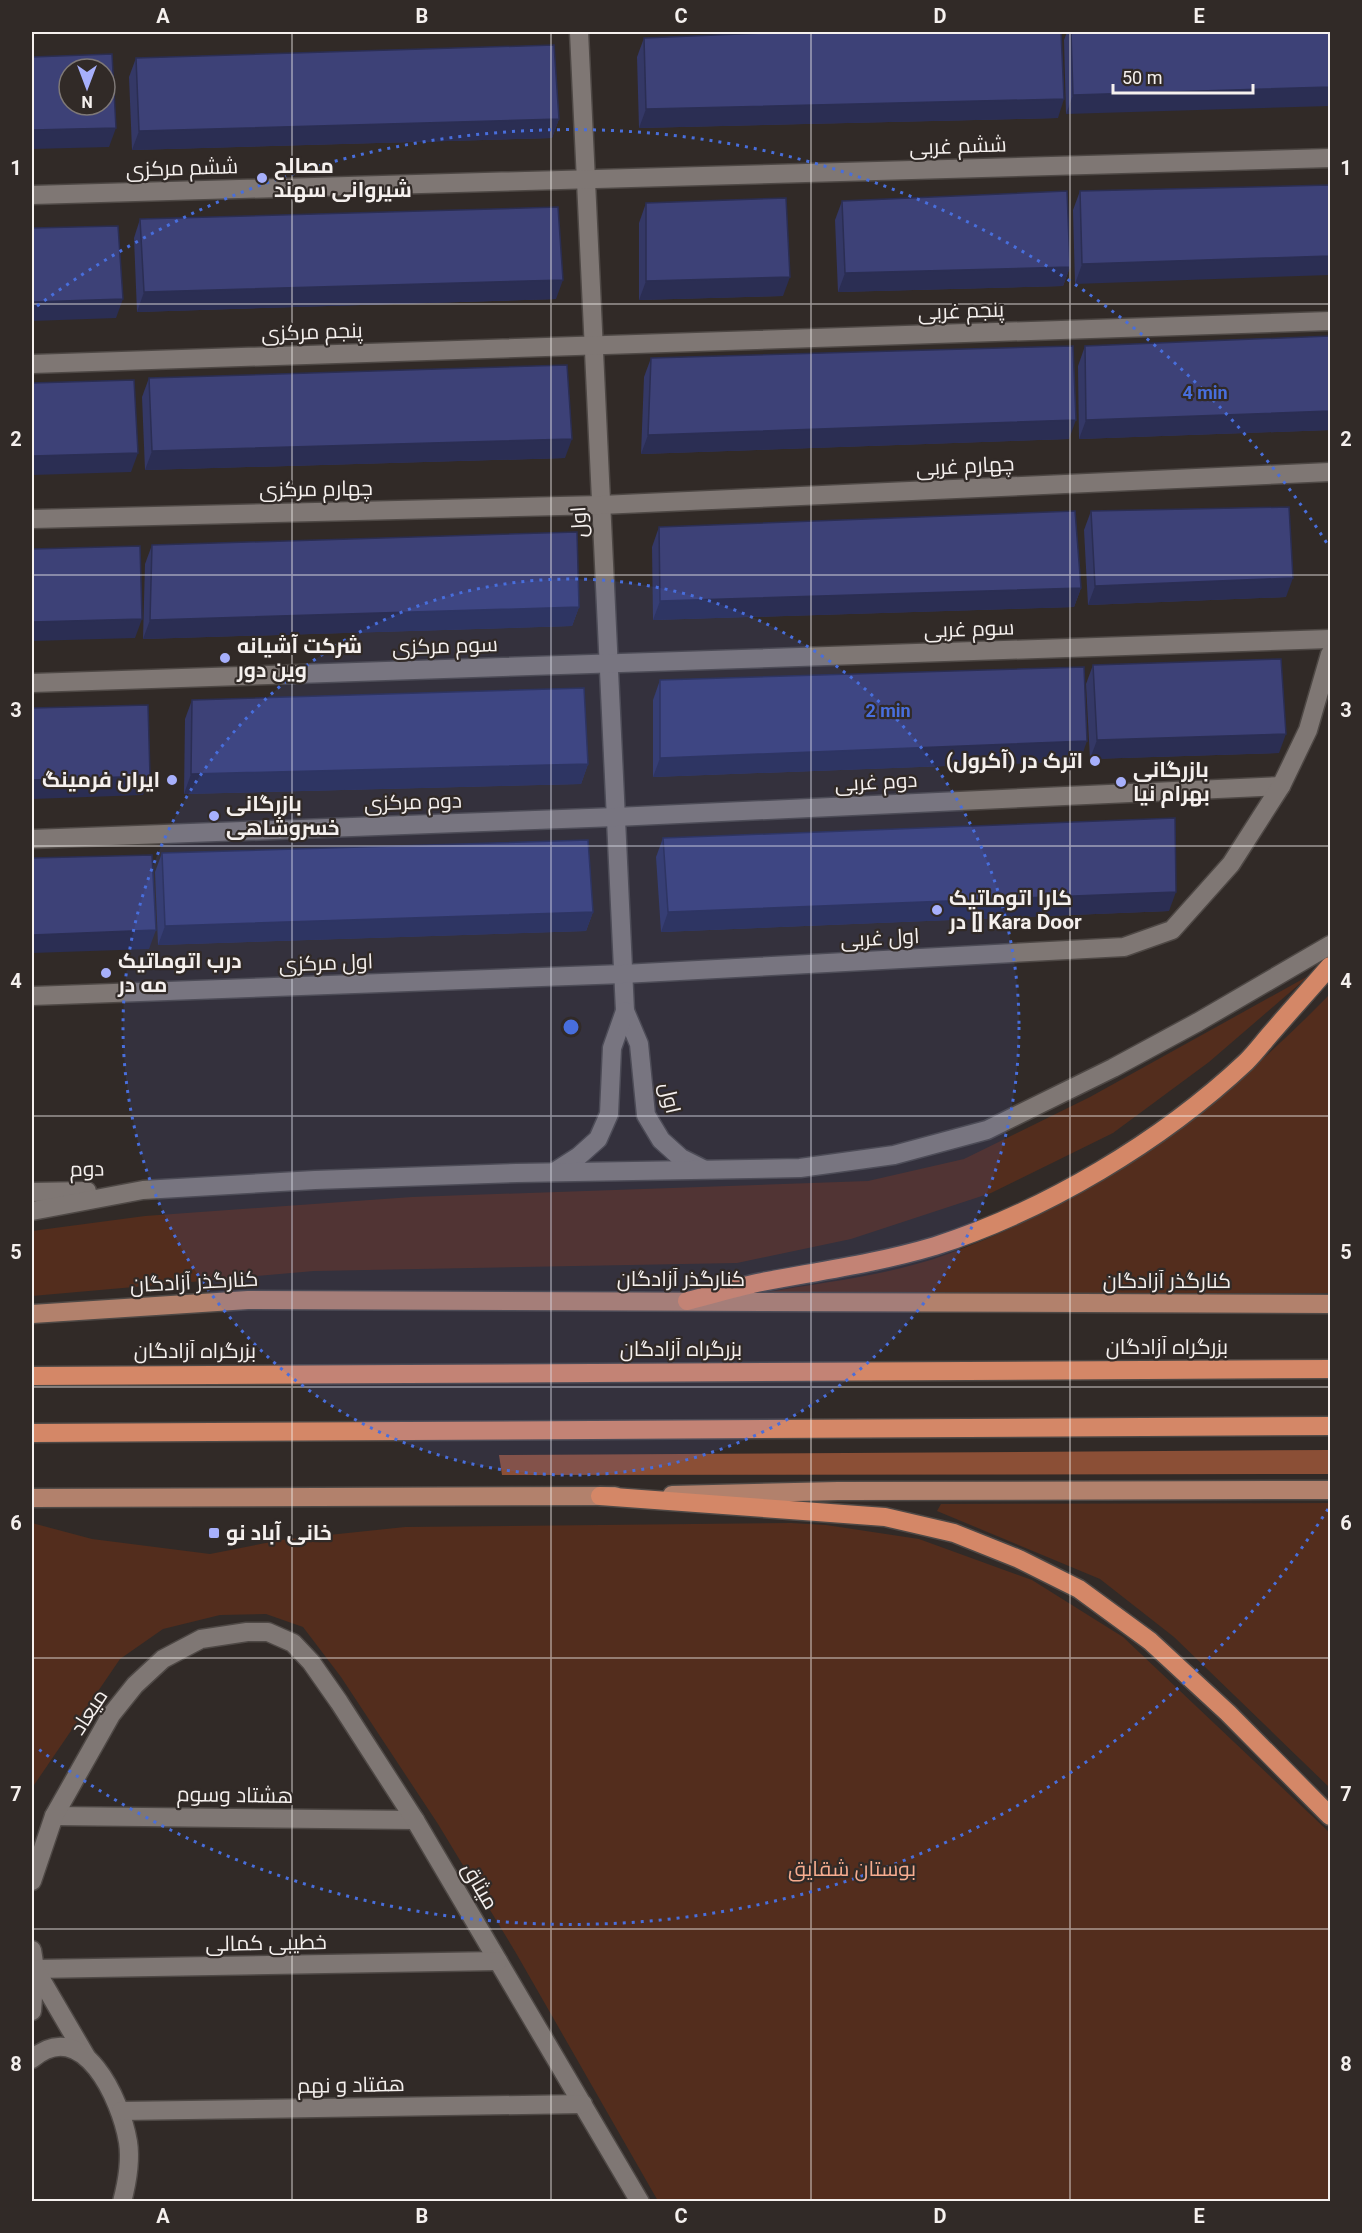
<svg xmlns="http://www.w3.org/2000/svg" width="1362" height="2233" font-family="Roboto,Cairo,sans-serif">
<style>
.green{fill:#532d1d}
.forest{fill:#8b4f36}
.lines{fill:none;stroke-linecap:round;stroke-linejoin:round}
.minor-casing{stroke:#4e4845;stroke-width:21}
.major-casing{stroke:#4e4845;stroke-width:21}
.highway-casing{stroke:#4e4845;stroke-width:21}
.minor{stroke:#7f7774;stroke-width:18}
.major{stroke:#b2816c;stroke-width:18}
.highway{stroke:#d48767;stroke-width:18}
.wall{fill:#343866}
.shaded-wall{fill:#2b2e53}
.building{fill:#3d4177;stroke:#2b2e53;stroke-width:1.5;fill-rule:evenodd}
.grid{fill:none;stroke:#f5f0ee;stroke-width:1.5;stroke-opacity:0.55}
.ring{fill:none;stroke:#486edc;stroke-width:3;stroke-dasharray:3 6}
.poi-dot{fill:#a7b0fc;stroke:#312a27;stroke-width:2}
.labels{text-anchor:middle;stroke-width:4.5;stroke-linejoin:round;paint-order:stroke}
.street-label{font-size:21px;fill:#f5f0ee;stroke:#312a27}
.poi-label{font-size:21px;font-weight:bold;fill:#f5f0ee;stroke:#312a27;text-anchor:start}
.park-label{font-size:21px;fill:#f6ac8f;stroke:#312a27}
.centre{fill:#486edc;stroke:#312a27;stroke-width:3}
.ring-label{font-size:18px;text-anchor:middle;font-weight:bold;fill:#486edc;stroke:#312a27;stroke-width:4.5;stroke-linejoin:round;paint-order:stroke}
.neatline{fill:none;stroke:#f5f0ee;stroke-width:2}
.grid-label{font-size:20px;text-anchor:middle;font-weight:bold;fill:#f5f0ee}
</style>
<rect width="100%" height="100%" fill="#312a27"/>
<g class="green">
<polygon points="1310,975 1209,1062 1113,1133 991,1193 851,1239 737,1263 314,1271 32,1296 32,1231 145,1216 412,1197 868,1181 964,1159 1090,1097"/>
<path d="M 1330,994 L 1330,1293 L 762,1293 C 824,1282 888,1276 948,1254 C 1096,1201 1221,1106 1330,994 Z"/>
<polygon points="1330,1503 1330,1788 1174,1637 1100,1579 937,1511 941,1504"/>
<polygon points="32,1523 92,1539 210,1554 281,1540 405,1527 791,1523 826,1525 919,1539 1032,1580 1123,1637 1330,1833 1330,2201 658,2201 516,1953 438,1824 341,1677 303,1627 266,1614 220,1615 163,1629 120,1659 32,1788"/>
</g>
<polygon class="forest" points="1330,1450 1330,1474 502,1475 499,1455"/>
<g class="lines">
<g class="minor-casing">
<g id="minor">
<polyline points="579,32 625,1011 639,1044 646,1115 661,1140 681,1158 703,1169"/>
<polyline points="32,195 1330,158"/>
<polyline points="32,364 1330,321"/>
<polyline points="32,519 601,505 1330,472"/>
<polyline points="32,683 1330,639"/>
<polyline points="32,839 616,817 1281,786"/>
<polyline points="32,996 623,974 1124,947 1172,930 1231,864 1281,786 1308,730 1330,654"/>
<polyline points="554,1172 579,1156 598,1139 609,1114 612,1048 625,1011"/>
<polyline points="32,1192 87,1191"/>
<polyline points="32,1211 143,1190 315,1180 517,1173 800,1168 894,1155 987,1130 1113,1068 1198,1022 1330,945"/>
<polyline points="54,1816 415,1820"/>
<polyline points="32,1881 54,1816 111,1715 135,1685 163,1659 201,1639 247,1632 268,1632 293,1643 311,1662 339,1702 415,1820 640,2202"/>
<polyline points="32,1950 35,1969 32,2011"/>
<polyline points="35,1969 498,1961"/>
<polyline points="35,1969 87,2058"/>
<path d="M 32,2059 C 83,2015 121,2100 128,2142 C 131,2161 127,2183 122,2202"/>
<polyline points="121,2111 583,2104"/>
</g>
</g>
<g class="major-casing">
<g id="major">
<polyline points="32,1314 248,1300 1330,1304"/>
<polyline points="672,1495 838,1491 1330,1490"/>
<polyline points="32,1498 615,1496"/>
</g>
</g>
<g class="highway-casing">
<g id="highway">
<path d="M 687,1301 C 712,1295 737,1287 762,1282 C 820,1271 878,1263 935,1246 C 1045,1211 1162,1141 1246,1062 C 1256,1052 1264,1041 1273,1031 C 1292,1009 1311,988 1330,966"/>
<polyline points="32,1376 1330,1369"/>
<polyline points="32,1433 1330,1426"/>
<polyline points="600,1496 885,1517 954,1533 1019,1559 1079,1589 1150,1641 1228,1713 1330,1816"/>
</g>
</g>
<use href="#minor" class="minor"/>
<use href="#major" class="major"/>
<use href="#highway" class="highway"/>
</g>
<g class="wall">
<polygon points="1067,32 1330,32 1066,114 1064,40"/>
<polygon points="644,38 1058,118 639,128 637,57"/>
<polygon points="136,58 559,119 552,138 132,150 129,77"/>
<polygon points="1330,185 1075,284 1073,210 1080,191"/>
<polygon points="842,201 1070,267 1063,286 838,292 835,220"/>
<polygon points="646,203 783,296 639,300 639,223"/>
<polygon points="140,219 556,299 137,312 134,238"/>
<polygon points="1330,336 1330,430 1079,439 1078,366 1085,346"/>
<polygon points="651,358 1069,439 641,454 644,377"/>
<polygon points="149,378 565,458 145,470 142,397"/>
<polygon points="1091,511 1286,597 1088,605 1084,530"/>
<polygon points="659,527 1081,588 1074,607 653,620 652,547"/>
<polygon points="152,545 579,607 572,626 143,639 145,564"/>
<polygon points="1093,665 1279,753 1090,759 1086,684"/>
<polygon points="660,680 1080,761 653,777 653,700"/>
<polygon points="192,700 588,764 581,784 184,794 185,719"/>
<polygon points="663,838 1169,911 661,932 656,857"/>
<polygon points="162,853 593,912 586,931 158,945 155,872"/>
</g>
<g class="shaded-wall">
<polygon points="1330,87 1330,106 1066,114 1073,95"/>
<polygon points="1064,99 1058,118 639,128 646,109"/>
<polygon points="559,119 552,138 132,150 139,131"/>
<polygon points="116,128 109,147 32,149 32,130"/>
<polygon points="1330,256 1330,275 1075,284 1082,264"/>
<polygon points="1070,267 1063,286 838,292 845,273"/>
<polygon points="790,277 783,296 639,300 646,281"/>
<polygon points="563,280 556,299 137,312 144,292"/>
<polygon points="123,299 116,318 32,321 32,302"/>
<polygon points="1330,411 1330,430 1079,439 1086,420"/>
<polygon points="1076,420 1069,439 641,454 648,435"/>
<polygon points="572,439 565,458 145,470 152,451"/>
<polygon points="138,453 131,472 32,475 32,456"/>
<polygon points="1293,578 1286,597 1088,605 1095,586"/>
<polygon points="1081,588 1074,607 653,620 660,601"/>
<polygon points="579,607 572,626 143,639 150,620"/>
<polygon points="142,619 135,638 32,641 32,622"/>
<polygon points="1286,734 1279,753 1090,759 1097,740"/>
<polygon points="1087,741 1080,761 653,777 660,758"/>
<polygon points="588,764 581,784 184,794 191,774"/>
<polygon points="150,776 143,795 32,799 32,780"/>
<polygon points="1176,892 1169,911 661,932 668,912"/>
<polygon points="593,912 586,931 158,945 165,926"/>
<polygon points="156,930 149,949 32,953 32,935"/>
</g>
<g class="building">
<polygon points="790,32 1061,32 1064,99 646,109 644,38"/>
<polygon points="1071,32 1330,32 1330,87 1073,95"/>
<polygon points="554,45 559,119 139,131 136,58"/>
<path d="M 112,54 L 116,128 L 32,130 L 32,57 ZM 69,69 L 105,69 L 105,105 L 69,105 Z"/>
<polygon points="1330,185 1330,256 1082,264 1080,191"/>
<polygon points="1067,191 1070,267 845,273 842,201"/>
<polygon points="786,198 790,277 646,281 646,203"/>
<polygon points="558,207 563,280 144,292 140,219"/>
<polygon points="118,226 123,299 32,302 32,228"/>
<polygon points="1330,336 1330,411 1086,420 1085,346"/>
<polygon points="1073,346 1076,420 648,435 651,358"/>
<polygon points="567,365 572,439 152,451 149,378"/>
<polygon points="134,380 138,453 32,456 32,383"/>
<polygon points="1289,507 1293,578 1095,586 1091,511"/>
<polygon points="1075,511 1081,588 660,601 659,527"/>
<polygon points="577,532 579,607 150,620 152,545"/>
<polygon points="140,546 142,619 32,622 32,549"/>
<polygon points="1281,659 1286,734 1097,740 1093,665"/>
<polygon points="1084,667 1087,741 660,758 660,680"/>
<polygon points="584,688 588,764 191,774 192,700"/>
<polygon points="148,705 150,776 32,780 32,708"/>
<polygon points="1175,818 1176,892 668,912 663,838"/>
<polygon points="588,840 593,912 165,926 162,853"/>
<polygon points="152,855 156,930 32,935 32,858"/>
</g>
<path class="grid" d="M 292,32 L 292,2202M 551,32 L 551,2202M 811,32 L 811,2202M 1070,32 L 1070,2202M 32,304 L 1330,304M 32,575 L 1330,575M 32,846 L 1330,846M 32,1116 L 1330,1116M 32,1387 L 1330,1387M 32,1658 L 1330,1658M 32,1929 L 1330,1929"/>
<circle cx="571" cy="1027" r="448" fill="#486edc" fill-opacity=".12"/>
<g class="ring">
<circle cx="571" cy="1027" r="448"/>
<path d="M1328 1509A897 897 0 0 1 37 1748M37 306A897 897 0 0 1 1328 545"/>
</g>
<g class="poi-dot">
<circle cx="262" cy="178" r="6"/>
<circle cx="225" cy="658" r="6"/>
<circle cx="1095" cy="761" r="6"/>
<circle cx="172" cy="780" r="6"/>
<circle cx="1121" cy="782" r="6"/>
<circle cx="214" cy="816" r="6"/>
<circle cx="937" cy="910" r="6"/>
<circle cx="106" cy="973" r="6"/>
<rect x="208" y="1527" width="12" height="12" rx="3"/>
</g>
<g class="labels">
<g class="street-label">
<text transform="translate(958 146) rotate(-2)" y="7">ششم غربی</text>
<text transform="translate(182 168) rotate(-2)" y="7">ششم مرکزی</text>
<text transform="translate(961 311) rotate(-2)" y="7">پنجم غربی</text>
<text transform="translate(312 332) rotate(-2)" y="7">پنجم مرکزی</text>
<text transform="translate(965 466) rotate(-3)" y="7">چهارم غربی</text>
<text transform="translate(316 489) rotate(-1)" y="7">چهارم مرکزی</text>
<text transform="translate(579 522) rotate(-93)" y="7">اول</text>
<text transform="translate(969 629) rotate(-2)" y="7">سوم غربی</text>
<text transform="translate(445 646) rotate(-2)" y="7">سوم مرکزی</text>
<text transform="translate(876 782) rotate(-3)" y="7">دوم غربی</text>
<text transform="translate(413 802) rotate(-2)" y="7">دوم مرکزی</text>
<text transform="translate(880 938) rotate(-3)" y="7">اول غربی</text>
<text transform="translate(326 963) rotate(-2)" y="7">اول مرکزی</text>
<text transform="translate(670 1098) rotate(77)" y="7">اول</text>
<text transform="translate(87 1169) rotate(-1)" y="7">دوم</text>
<text x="681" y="1286">کنارگذر آزادگان</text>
<text x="1167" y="1288">کنارگذر آزادگان</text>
<text transform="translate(194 1282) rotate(-3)" y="7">کنارگذر آزادگان</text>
<text x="1167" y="1354">بزرگراه آزادگان</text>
<text x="681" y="1356">بزرگراه آزادگان</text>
<text x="195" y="1358">بزرگراه آزادگان</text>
<text transform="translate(89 1712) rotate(-57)" y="7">میعاد</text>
<text transform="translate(235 1795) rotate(1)" y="7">هشتاد وسوم</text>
<text transform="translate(480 1886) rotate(60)" y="7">میثاق</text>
<text transform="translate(266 1943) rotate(-1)" y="7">خطیبی کمالی</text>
<text transform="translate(351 2085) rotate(-1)" y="7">هفتاد و نهم</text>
</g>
<g class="poi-label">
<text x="274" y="173">مصالح<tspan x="274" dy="24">شیروانی سهند</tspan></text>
<text x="237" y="653">شرکت آشیانه<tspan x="237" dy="24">وین دور</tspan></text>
<text x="1083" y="768" text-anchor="end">اترک در (آکرول)</text>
<text x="1133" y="777">بازرگانی<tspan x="1133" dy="24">بهرام نیا</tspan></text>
<text x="160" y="787" text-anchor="end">ایران فرمینگ</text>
<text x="226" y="811">بازرگانی<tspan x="226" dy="24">خسروشاهی</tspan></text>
<text x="949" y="905">کارا اتوماتیک<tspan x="949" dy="24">در [] Kara Door</tspan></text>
<text x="118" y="968">درب اتوماتیک<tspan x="118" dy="24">مه در</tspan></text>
<text x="226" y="1540">خانی آباد نو</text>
</g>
<g class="park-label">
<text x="852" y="1876">بوستان شقایق</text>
</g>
</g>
<circle cx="571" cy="1027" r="9" class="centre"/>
<g class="ring-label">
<text x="1205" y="399">4 min</text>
<text x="888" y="717">2 min</text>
</g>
<rect width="1362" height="2233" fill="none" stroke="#312a27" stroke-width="66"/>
<g transform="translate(87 87) rotate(180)"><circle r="28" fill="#312a27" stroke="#7f7977" stroke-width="1.5"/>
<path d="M0-4.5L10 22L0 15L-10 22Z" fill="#a7b0fc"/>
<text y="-9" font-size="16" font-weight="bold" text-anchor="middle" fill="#f5f0ee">N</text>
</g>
<path d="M1113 84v9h140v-9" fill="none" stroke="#f5f0ee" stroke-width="3"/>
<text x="1122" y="84" font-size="18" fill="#f5f0ee" stroke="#312a27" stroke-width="4.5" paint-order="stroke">50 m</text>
<rect x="33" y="33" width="1296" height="2167" class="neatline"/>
<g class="grid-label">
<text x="163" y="23">A</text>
<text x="422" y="23">B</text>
<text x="681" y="23">C</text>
<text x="940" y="23">D</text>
<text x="1199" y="23">E</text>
<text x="16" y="175">1</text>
<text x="1346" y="175">1</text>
<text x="16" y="446">2</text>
<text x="1346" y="446">2</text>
<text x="16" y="717">3</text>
<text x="1346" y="717">3</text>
<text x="16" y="988">4</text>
<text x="1346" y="988">4</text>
<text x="16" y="1259">5</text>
<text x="1346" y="1259">5</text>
<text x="16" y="1530">6</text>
<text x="1346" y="1530">6</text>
<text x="16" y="1801">7</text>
<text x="1346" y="1801">7</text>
<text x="16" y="2071">8</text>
<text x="1346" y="2071">8</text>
<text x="163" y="2223">A</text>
<text x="422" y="2223">B</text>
<text x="681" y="2223">C</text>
<text x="940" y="2223">D</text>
<text x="1199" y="2223">E</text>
</g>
</svg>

▬▬▬

> **ASSIGNMENT**: Please return each line of the data above in which the word "lines" occurs.

> **ANSWER BOX**:
.lines{fill:none;stroke-linecap:round;stroke-linejoin:round}
<g class="lines">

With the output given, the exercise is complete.